Print the listing below verbatim, passing over each picture.

___ Dataset ___

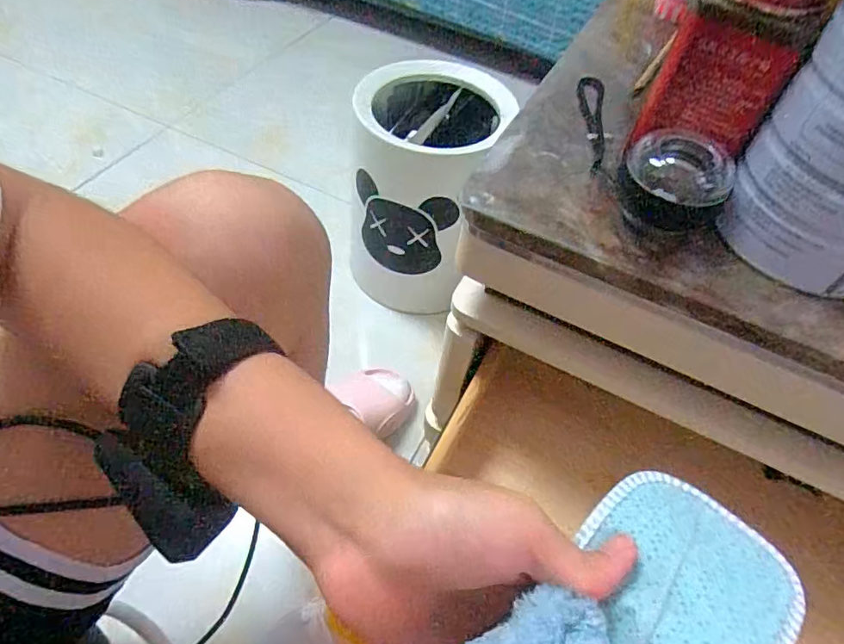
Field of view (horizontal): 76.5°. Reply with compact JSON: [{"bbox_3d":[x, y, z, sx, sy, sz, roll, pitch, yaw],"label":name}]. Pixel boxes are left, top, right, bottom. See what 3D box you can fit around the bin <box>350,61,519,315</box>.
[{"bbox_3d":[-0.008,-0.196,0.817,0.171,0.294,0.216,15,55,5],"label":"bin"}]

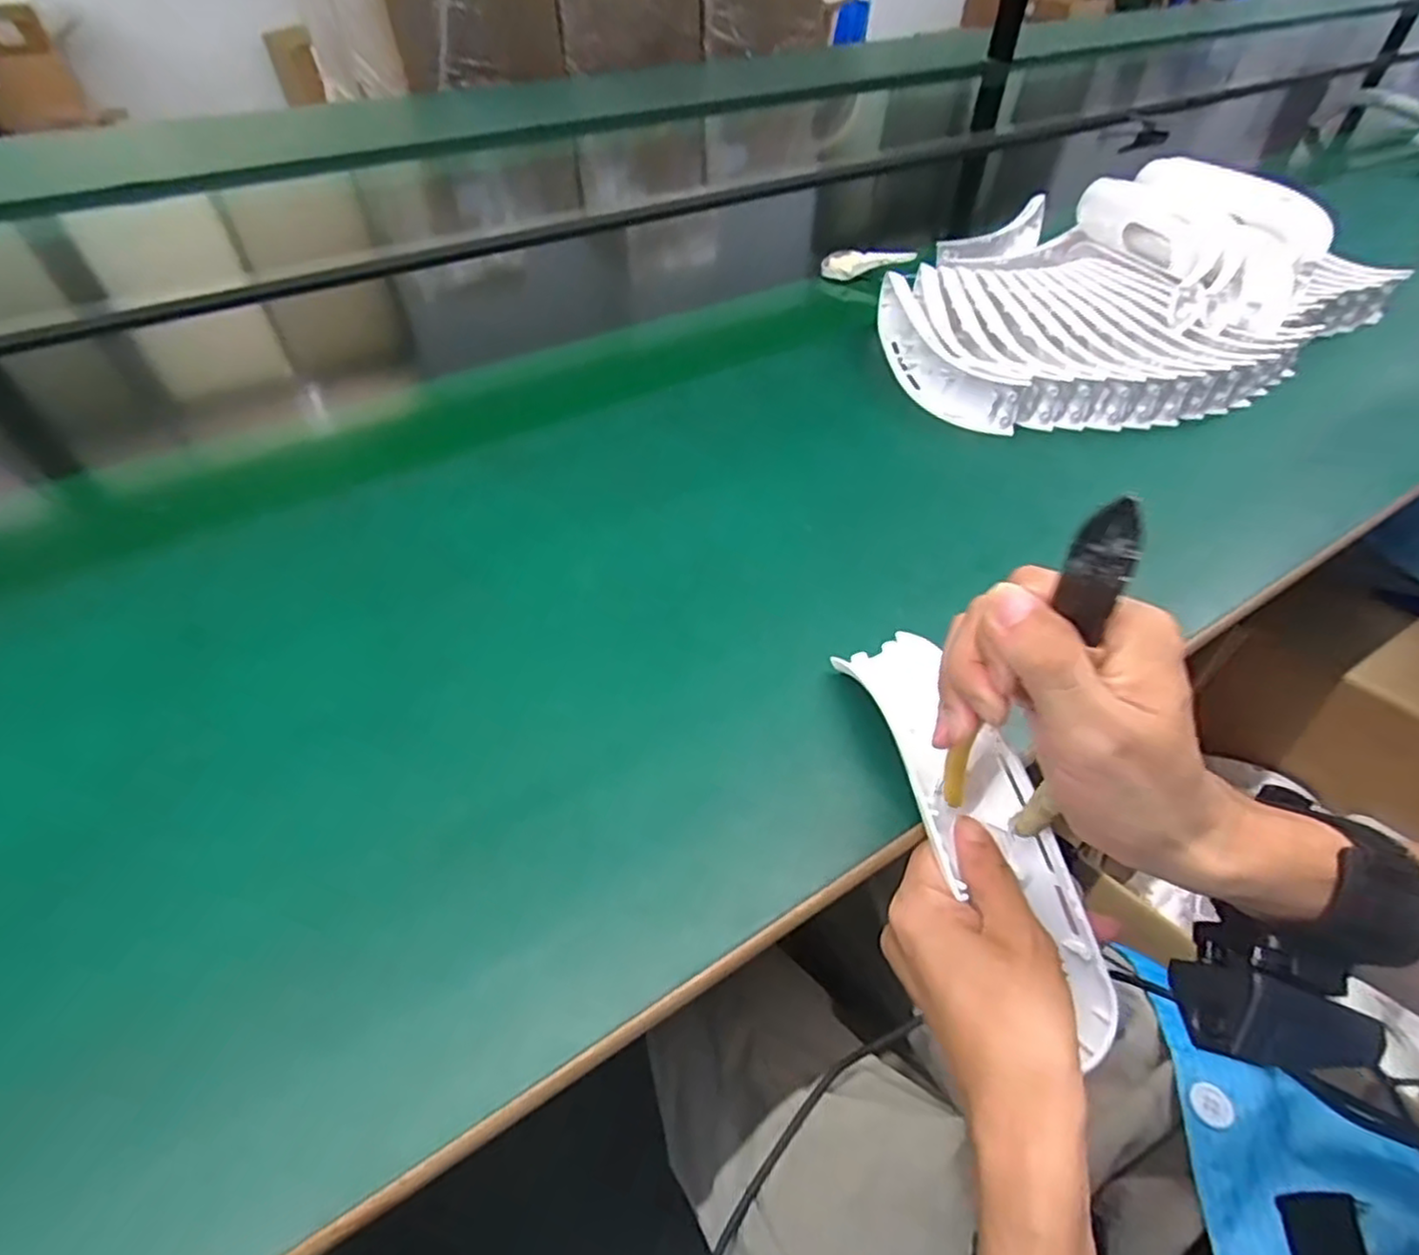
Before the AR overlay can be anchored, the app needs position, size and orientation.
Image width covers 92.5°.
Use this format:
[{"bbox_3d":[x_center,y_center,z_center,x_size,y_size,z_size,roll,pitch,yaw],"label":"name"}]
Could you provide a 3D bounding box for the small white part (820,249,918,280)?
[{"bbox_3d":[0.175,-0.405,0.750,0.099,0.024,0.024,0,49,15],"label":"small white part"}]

___

▸ Written response
Field of view (horizontal): 76.5°. Reply with compact JSON: [{"bbox_3d":[x, y, z, sx, sy, sz, roll, pitch, yaw],"label":name}]. Pixel boxes are left, top, right, bottom. See what 3D box you can fit around the bin <box>350,61,519,315</box>.
[{"bbox_3d":[-0.008,-0.196,0.817,0.171,0.294,0.216,15,55,5],"label":"bin"}]

Before the AR overlay can be anchored, the app needs position, size and orientation.
Image width covers 92.5°.
Use this format:
[{"bbox_3d":[x_center,y_center,z_center,x_size,y_size,z_size,roll,pitch,yaw],"label":"name"}]
Could you provide a 3D bounding box for the small white part (820,249,918,280)?
[{"bbox_3d":[0.175,-0.405,0.750,0.099,0.024,0.024,0,49,15],"label":"small white part"}]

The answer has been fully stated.